DropPath in TIMM seems like a Dropout?
Asked Answered
J

2

7

The code below (taken from here) seems to implement only a simple Dropout, neither the DropPath nor DropConnect. Is that true?

def drop_path(x, drop_prob: float = 0., training: bool = False):
    """Drop paths (Stochastic Depth) per sample (when applied in main path of residual blocks).
    This is the same as the DropConnect impl I created for EfficientNet, etc networks, however,
    the original name is misleading as 'Drop Connect' is a different form of dropout in a separate paper...
    See discussion: https://github.com/tensorflow/tpu/issues/494#issuecomment-532968956 ... I've opted for
    changing the layer and argument names to 'drop path' rather than mix DropConnect as a layer name and use
    'survival rate' as the argument.
    """
    if drop_prob == 0. or not training:
        return x
    keep_prob = 1 - drop_prob
    shape = (x.shape[0],) + (1,) * (x.ndim - 1)  # work with diff dim tensors, not just 2D ConvNets
    random_tensor = keep_prob + torch.rand(shape, dtype=x.dtype, device=x.device)
    random_tensor.floor_()  # binarize
    output = x.div(keep_prob) * random_tensor
    return output
Jalisajalisco answered 14/9, 2021 at 9:53 Comment(0)
L
13

No, it is different from Dropout:

import torch
from torch.nn.functional import dropout

torch.manual_seed(2021)

def drop_path(x, drop_prob: float = 0., training: bool = False):
    if drop_prob == 0. or not training:
        return x
    keep_prob = 1 - drop_prob
    shape = (x.shape[0],) + (1,) * (x.ndim - 1)
    random_tensor = keep_prob + torch.rand(shape, dtype=x.dtype, device=x.device)
    random_tensor.floor_()  # binarize
    output = x.div(keep_prob) * random_tensor
    return output

x = torch.rand(3, 2, 2, 2)

# DropPath
d1_out = drop_path(x, drop_prob=0.33, training=True)

# Dropout
d2_out = dropout(x, p=0.33, training=True)

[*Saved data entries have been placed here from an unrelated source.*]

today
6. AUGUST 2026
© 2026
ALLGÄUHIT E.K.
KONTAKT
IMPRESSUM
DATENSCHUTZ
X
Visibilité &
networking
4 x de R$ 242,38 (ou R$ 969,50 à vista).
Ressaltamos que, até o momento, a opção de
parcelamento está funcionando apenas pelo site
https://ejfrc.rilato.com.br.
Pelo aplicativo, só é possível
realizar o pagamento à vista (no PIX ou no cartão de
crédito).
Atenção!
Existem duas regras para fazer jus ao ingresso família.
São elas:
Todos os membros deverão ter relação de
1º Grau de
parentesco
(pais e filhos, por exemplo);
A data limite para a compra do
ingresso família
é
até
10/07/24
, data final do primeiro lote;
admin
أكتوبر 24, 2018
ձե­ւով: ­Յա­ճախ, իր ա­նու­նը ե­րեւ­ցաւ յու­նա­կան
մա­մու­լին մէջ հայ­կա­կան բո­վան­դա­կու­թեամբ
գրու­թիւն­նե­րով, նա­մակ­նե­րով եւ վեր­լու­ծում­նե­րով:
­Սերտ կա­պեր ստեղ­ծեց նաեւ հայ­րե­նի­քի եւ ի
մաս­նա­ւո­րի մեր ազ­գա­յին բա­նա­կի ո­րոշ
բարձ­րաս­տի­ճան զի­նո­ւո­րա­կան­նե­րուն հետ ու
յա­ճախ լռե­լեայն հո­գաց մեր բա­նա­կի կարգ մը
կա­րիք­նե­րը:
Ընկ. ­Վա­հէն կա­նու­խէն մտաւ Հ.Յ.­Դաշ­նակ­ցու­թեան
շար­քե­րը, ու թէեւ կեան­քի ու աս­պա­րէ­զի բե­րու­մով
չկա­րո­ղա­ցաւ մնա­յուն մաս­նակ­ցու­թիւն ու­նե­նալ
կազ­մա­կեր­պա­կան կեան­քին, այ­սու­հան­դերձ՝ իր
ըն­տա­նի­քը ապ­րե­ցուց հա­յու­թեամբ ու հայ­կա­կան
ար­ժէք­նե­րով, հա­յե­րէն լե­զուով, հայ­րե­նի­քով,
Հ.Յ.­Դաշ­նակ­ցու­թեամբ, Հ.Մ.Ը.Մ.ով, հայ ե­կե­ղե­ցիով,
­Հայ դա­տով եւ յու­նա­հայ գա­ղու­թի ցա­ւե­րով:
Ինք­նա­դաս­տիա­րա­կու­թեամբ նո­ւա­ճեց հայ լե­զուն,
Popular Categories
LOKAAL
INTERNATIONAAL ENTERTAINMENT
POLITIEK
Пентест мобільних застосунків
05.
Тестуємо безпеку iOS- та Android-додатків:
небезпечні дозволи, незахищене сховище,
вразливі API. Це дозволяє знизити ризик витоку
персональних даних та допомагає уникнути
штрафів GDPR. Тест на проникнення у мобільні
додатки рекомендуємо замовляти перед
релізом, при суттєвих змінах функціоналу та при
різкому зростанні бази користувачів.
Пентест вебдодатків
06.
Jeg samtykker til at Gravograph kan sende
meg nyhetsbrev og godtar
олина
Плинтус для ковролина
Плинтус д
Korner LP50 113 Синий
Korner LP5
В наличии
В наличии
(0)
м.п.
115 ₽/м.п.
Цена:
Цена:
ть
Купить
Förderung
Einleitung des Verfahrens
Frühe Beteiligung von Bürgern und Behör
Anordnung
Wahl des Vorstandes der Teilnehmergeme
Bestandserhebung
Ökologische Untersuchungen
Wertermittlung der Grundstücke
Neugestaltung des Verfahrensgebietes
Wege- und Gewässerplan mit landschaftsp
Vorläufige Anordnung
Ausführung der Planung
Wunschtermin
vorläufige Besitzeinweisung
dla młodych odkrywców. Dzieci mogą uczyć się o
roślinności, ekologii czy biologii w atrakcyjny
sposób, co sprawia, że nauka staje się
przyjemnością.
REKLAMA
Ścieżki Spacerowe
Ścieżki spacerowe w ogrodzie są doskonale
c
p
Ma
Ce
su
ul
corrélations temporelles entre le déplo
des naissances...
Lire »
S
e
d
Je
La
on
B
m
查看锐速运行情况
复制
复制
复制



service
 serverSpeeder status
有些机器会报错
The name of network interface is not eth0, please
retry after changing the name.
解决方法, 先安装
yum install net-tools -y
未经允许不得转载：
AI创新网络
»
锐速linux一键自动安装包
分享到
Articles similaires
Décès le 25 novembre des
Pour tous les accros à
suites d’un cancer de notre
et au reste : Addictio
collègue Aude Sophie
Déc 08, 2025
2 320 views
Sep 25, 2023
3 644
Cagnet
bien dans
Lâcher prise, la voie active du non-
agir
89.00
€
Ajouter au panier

Let's compare the outputs (I removed the line break between channel dimension for readability):

# DropPath
print(d1_out)
#  tensor([[[[0.1947, 0.7662],
#            [1.1083, 1.0685]],
#           [[0.8515, 0.2467],
#            [0.0661, 1.4370]]],
#
#          [[[0.0000, 0.0000],
#            [0.0000, 0.0000]],
#           [[0.0000, 0.0000],
#            [0.0000, 0.0000]]],
#
#          [[[0.7658, 0.4417],
#            [1.1692, 1.1052]],
#           [[1.2014, 0.4532],
#            [1.4840, 0.7499]]]])

# Dropout
print(d2_out)
#  tensor([[[[0.1947, 0.7662],
#            [1.1083, 1.0685]],
#           [[0.8515, 0.2467],
#            [0.0661, 1.4370]]],
#
#          [[[0.0000, 0.1480],
#            [1.2083, 0.0000]],
#           [[1.2272, 0.1853],
#            [0.0000, 0.5385]]],
#
#          [[[0.7658, 0.0000],
#            [1.1692, 1.1052]],
#           [[1.2014, 0.4532],
#            [0.0000, 0.7499]]]])

As you can see, they are different. DropPath is dropping an entire sample from the batch, which effectively results in stochastic depth when used as in Eq. 2 of their paper. On the other hand, Dropout is dropping random values, as expected (from the docs):

During training, randomly zeroes some of the elements of the input tensor with probability p using samples from a Bernoulli distribution. Each channel will be zeroed out independently on every forward call.

Also note that both scale the output values based on the probability, i.e., the non-zeroed out elements are identical for the same p.

Lebanon answered 14/9, 2021 at 12:39 Comment(2)
Seems like drop a sample randomly? What's the meaning of that?Jalisajalisco
@inkzk A batch is a set of samples. DropPath is dropping samples (the actual number of samples will depend on the probability and RNG, of course) from the batch, which results in stochastic depth, when applied to Eq. 2 of the paper. Check the zeroes in d1_out. Please, consider upvoting if it was helpful.Lebanon
T
2

Usually, droppath is used together with residual connections. For example:

x = x + droppath(block(x))

If block(x) is dropped, it equals to say block() is skipped and the input x is output directly.